Mysterious material properties are laying the groundwork for photon-electron channels communication devices: the TOCHA project.
New products and technologies
Typical activities in ordinary life consist of sending and receiving information. The news or notifications we see on smartphones, from magazine gossip to football scores, reach the device from a domestic Wi-Fi router or mobile phone mast, which receives input from a giant server network disseminated across the world.
Zooming in the path, two particles are information vehicles: photons, from servers to devices, and electrons inside the devices. These two communication mechanisms require different hardware platforms that, when combined, are often inefficient and dissipate energy. Could scientists improve on this process by producing more stable channels for information?
The TOCHA project is trying to send information with the smallest waste of energy by identifying efficient channels at the nanometre scale – one billionth of a meter. Set across nine European research institutions, the project is coordinated by the Catalan Institute of Nanoscience and Nanotechnology (ICN2) and funded by the EU’s FET (Future and Emerging Technologies) programme.
There are two main lines of research in the TOCHA programme, the electronic (namely the Physics and Engineering of Nanodevices group) and the photonic ones (the Photonic and Phononic Nanostructures group). The electronic group activity begins by modeling the material to study. “We grow the nanofabrics using a technique called molecular beam epitaxy,” explains Iván Fernández Aguirre, a doctoral student at ICN2. “In plain speaking, it’s like cooking: mixing several chemical elements ingredient, like tellurium or bismuth, with particular temperature and pressure conditions.” The sample grows, layer after layer, following a precise model, a sort of mold.
The ultimate purpose is not just to grow something, but something with useful and interesting characteristics to analyze. The class of materials researchers are focused on, because of their electrical properties, are topological insulators: materials within which electrons can exclusively move along the surface of the materials, not in other parts.

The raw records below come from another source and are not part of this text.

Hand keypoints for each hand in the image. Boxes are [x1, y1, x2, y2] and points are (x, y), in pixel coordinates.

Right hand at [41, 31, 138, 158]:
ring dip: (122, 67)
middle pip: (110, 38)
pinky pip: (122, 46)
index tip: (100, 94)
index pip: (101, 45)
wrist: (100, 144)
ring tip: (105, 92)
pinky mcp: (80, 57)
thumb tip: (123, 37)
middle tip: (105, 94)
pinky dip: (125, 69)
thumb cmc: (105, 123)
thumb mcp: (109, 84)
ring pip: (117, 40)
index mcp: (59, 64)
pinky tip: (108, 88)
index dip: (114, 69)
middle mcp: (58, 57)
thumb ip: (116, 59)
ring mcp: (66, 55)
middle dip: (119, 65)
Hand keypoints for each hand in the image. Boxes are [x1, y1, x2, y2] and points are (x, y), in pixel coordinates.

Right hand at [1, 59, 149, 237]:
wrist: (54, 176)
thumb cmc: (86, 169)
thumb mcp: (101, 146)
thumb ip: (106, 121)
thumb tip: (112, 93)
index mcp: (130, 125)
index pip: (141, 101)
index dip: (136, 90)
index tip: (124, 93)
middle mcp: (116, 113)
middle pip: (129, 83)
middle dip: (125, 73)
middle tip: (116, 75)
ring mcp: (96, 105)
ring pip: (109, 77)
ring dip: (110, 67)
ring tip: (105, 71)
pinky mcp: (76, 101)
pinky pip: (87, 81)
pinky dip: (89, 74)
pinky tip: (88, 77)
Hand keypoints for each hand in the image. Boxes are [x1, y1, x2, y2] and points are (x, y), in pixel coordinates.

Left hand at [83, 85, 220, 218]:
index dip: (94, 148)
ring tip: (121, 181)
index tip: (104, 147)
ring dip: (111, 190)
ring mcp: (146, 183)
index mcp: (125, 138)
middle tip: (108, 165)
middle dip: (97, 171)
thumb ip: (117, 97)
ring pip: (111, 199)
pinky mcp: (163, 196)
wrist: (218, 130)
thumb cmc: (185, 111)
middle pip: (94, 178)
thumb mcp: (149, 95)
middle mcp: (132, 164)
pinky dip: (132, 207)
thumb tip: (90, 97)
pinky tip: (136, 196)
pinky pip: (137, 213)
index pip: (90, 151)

On the grown nanofabric, which appears like a continuous sheet, scientists “draw” the channels on which they want the electrons to travel. “This process is called photolithography and uses some chemicals very sensitive to light. It’s very similar to the old way to develop films, in the darkroom,” says Adriana Isabel Figueroa García, a postdoctoral researcher at ICN2. It takes place in a super clean room, where special suits and masks are needed to enter and work in so as to avoid introducing outside pollutants into the ultra-clean environment.

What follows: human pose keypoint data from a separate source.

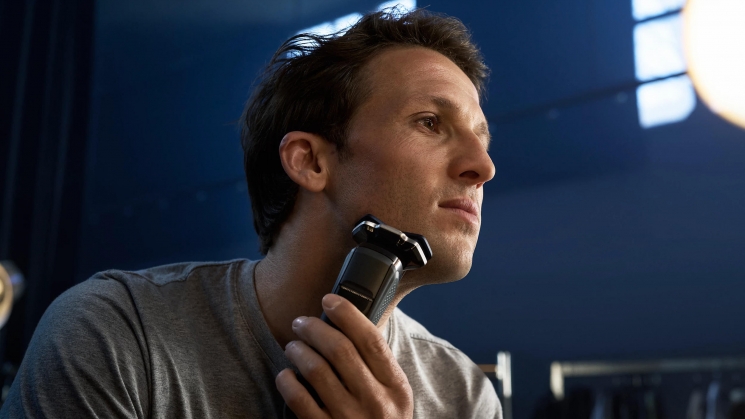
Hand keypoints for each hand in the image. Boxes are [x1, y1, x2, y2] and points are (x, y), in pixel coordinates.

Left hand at [276, 294, 413, 418]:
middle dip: (315, 328)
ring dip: (298, 351)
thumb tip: (347, 324)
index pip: (371, 339)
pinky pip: (299, 400)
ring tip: (292, 346)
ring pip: (316, 370)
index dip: (347, 314)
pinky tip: (285, 374)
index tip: (329, 300)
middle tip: (302, 322)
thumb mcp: (392, 396)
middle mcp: (376, 403)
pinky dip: (287, 381)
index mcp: (396, 387)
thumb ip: (377, 367)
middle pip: (340, 350)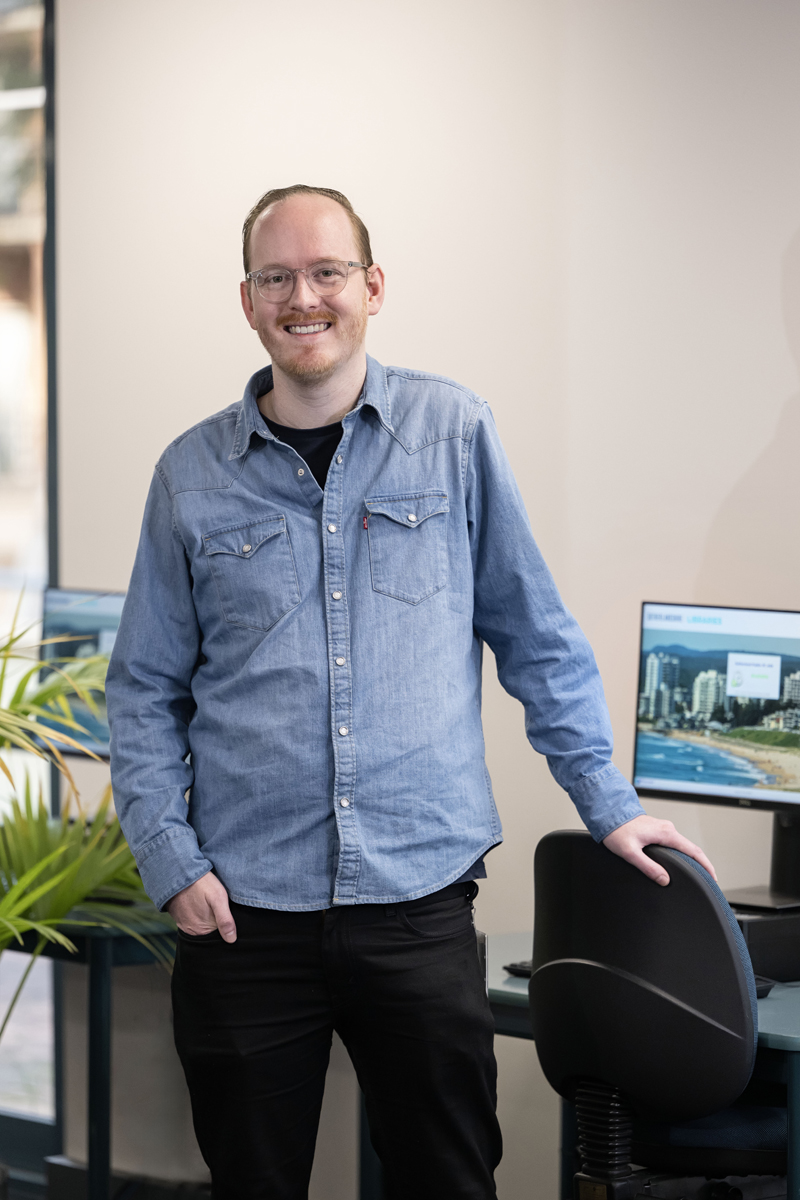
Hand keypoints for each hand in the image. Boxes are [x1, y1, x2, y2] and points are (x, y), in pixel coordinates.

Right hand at [166, 872, 236, 941]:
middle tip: (217, 904)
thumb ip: (225, 920)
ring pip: (202, 924)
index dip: (226, 923)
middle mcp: (192, 931)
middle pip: (211, 929)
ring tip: (208, 902)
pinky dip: (198, 912)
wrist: (178, 871)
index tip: (226, 911)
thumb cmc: (201, 883)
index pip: (220, 933)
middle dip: (216, 920)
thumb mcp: (218, 898)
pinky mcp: (179, 917)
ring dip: (207, 916)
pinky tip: (200, 902)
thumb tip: (231, 940)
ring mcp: (184, 924)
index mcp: (202, 930)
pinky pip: (193, 919)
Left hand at [602, 814, 716, 886]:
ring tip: (698, 873)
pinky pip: (675, 844)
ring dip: (692, 859)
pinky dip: (683, 854)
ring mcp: (663, 829)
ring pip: (683, 846)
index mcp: (665, 833)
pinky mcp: (657, 830)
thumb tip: (664, 880)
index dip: (706, 865)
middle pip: (692, 848)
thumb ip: (648, 867)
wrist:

The last step of our sample itinerary requires electronic tests. To examine how the new material performs at varying temperatures (sensitive to the order of millikelvin), electrical currents and magnetic fields, to better understand how the material will behave in the final devices we might one day use to send and receive our texts, pictures and calls.
The power of analogy
On the other hand, the work chain for photonic researchers is similar to the electronic ones, but with some differences. “Analogies are a very strong tool in physics, so we try to apply the idea behind the electronic nanofabrics and generalise it to photons and other particles, using the knowledge we already understand,” says Pedro David García Fernánde, a postdoctoral researcher at ICN2.
The main variation between electronic and photonic technology involves the channel fabrication: for photons they are made through the shape of the nanofabrics, not by drawing on the materials but with specific geometries, like crosses or periodic holes on the surface, to guide and force how light is emitted and transmitted. Final tests then clarify what kind of geometries are the most valuable at the nanoscale.